The "doc fix" legislation that would replace the current unsustainable physician payment formula for Medicare while transitioning payments away from fee-for-service is a rather remarkable instance of substantive bipartisan cooperation. Republicans and Democrats have agreed on methods of bundling payments and paying for quality that, whatever their merits, would require intensive government monitoring. Had these methods been incorporated in the Affordable Care Act, Republicans would doubtless be demonizing them as relentlessly as they have the thus-far-dormant Independent Payment Advisory Board for Medicare, notwithstanding that Paul Ryan included a similar board in his 2009 Patients' Choice Act.
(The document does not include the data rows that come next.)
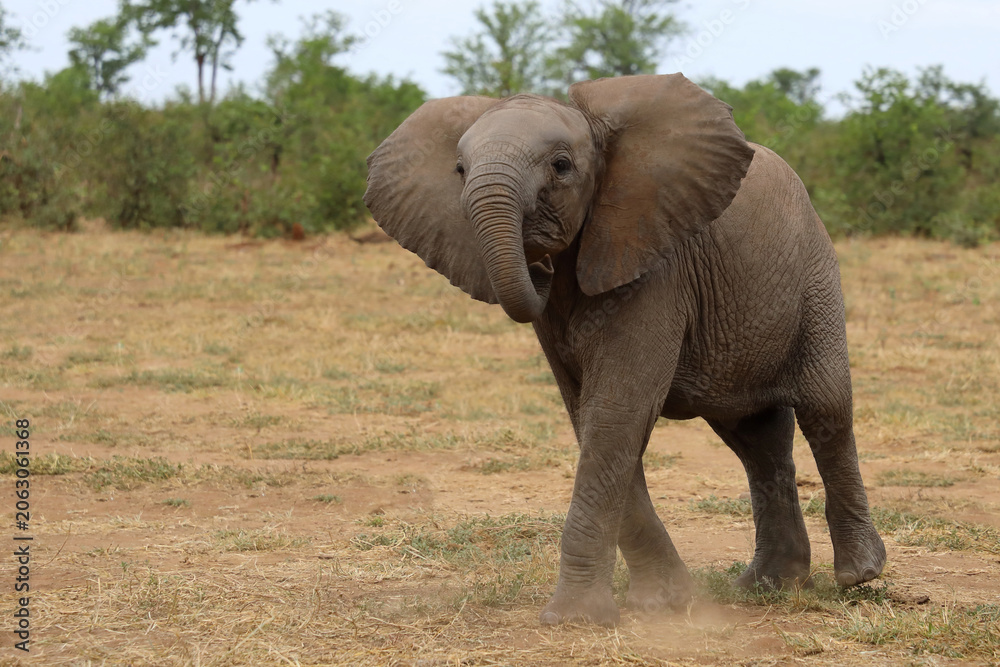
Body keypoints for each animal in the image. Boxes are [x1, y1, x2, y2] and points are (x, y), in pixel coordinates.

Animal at [363, 73, 886, 627]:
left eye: (561, 165)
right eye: (459, 171)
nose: (539, 265)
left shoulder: (654, 264)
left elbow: (617, 411)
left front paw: (573, 620)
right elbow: (590, 416)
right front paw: (665, 601)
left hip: (815, 277)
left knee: (826, 410)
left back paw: (858, 575)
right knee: (756, 438)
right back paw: (770, 586)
The doc fix must be "paid for," however, since the un-implementable cuts to doctors' payments mandated by the law they would replace are incorporated into the federal budget baseline. And in the pay-for, Republicans in both houses of Congress have introduced a poison pill: delay or repeal the Affordable Care Act's individual mandate. That would save money by ensuring that far fewer people enroll in Medicaid or enroll in the ACA's Qualified Health Plans (mostly with federal subsidies). CBO estimates that the 5-year delay proposed by the House GOP would result 13 million fewer insured Americans by 2018: seven million fewer buying private health plans, five million fewer in Medicaid, and a million eschewing employer-provided insurance.
As written, such a bill would probably destroy the ACA, draining the risk pool and thus inducing insurers to jack up prices. That's assuming no viable replacement for the mandate, however. In fact the outline of a viable replacement exists, in the ACA "repeal and replace" proposal introduced in the Senate this past February by Senators Coburn, Burr and Hatch.